• **TASK SET**
#1 In the text on Hamm and Clov, what does Hamm say he loves?
#2 Please copy the text on Hamm and Clov word for word, starting at "HAMM What's happening?" and ending at "have to be in?".

CLOV All life long the same questions, the same answers. (1.29)
What are some of the questions that Clov might be referring to? Is he right? Does this mean that life is static? Where can we gain knowledge and where can we only accumulate questions like grains of sand?
HAMM But we breath, we change! We lose our hair, our teeth! Our bloom! Our ideals! (1.107)
Notice how Hamm measures growth by decay, by what is lost. Is this a general commentary on the way that human beings change or is it peculiar to Hamm and Clov's situation?
HAMM In the morning they brace you up and in the evening they calm you down. Unless it's the other way round. (Pause.) That old doctor, he's dead naturally? (1.250)
What do you make of the fact that Hamm begins by making a sweepingly general statement about life and then moves to thinking about a particular doctor? What is the relationship between the universal and the particular in the play?
HAMM What's happening? CLOV Something is taking its course. (1.339-340)
Clov repeats these lines several times in the play. Does this view of life leave any room for individual agency or control? Is it a completely fatalistic view? Is it a philosophy of Clov's or is it simply borne of his despair?
HAMM We're not beginning to…to…mean something? CLOV Mean something! You and I, mean something! (Brief laugh.) Ah that's a good one! HAMM I wonder. (Pause.) Imagine if a rational being came back to earth, wouldn't he be liable to get ideas into his head if he observed us long enough. (1.343-345)
Do you think that Hamm is hoping that they mean something or is this some sort of odd threat? What view of life would it take for someone to wish that his or her life had no meaning? What state would the world have to be in?
CLOV You've asked me these questions millions of times. HAMM I love the old questions. (With fervour.) Ah the old questions, the old answers, there's nothing like them! (1.396-397)

• **INFORMATION SHOWN**
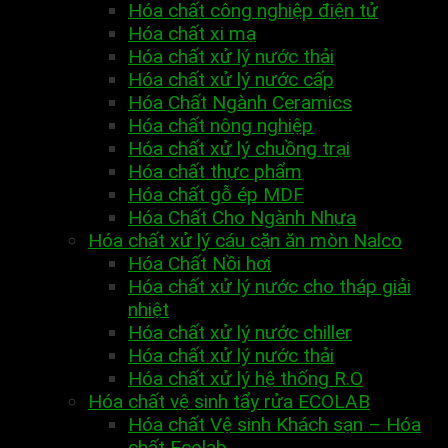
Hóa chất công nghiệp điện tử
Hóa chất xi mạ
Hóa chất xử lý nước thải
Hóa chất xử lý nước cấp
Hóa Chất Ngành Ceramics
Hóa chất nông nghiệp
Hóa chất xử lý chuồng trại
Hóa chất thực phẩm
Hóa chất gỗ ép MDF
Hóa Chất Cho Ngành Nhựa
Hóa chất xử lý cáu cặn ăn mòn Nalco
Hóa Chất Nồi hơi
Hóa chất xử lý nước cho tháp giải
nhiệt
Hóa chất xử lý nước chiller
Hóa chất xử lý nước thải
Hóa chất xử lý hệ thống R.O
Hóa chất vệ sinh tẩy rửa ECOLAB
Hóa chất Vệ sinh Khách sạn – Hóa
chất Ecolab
* * *
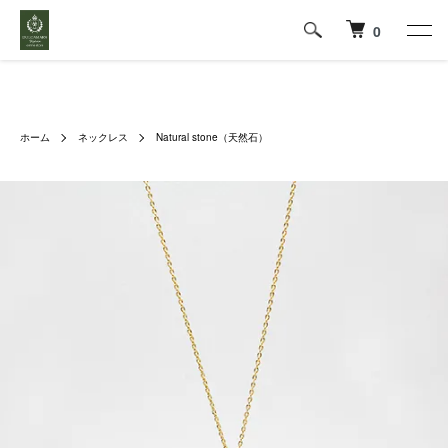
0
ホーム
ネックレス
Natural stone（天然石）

• **WRITTEN ANSWERS**
#1 The old questions.

#2
HAMM What's happening? CLOV Something is taking its course. (1.339-340)
Clov repeats these lines several times in the play. Does this view of life leave any room for individual agency or control? Is it a completely fatalistic view? Is it a philosophy of Clov's or is it simply borne of his despair?
HAMM We're not beginning to…to…mean something? CLOV Mean something! You and I, mean something! (Brief laugh.) Ah that's a good one! HAMM I wonder. (Pause.) Imagine if a rational being came back to earth, wouldn't he be liable to get ideas into his head if he observed us long enough. (1.343-345)
Do you think that Hamm is hoping that they mean something or is this some sort of odd threat? What view of life would it take for someone to wish that his or her life had no meaning? What state would the world have to be in?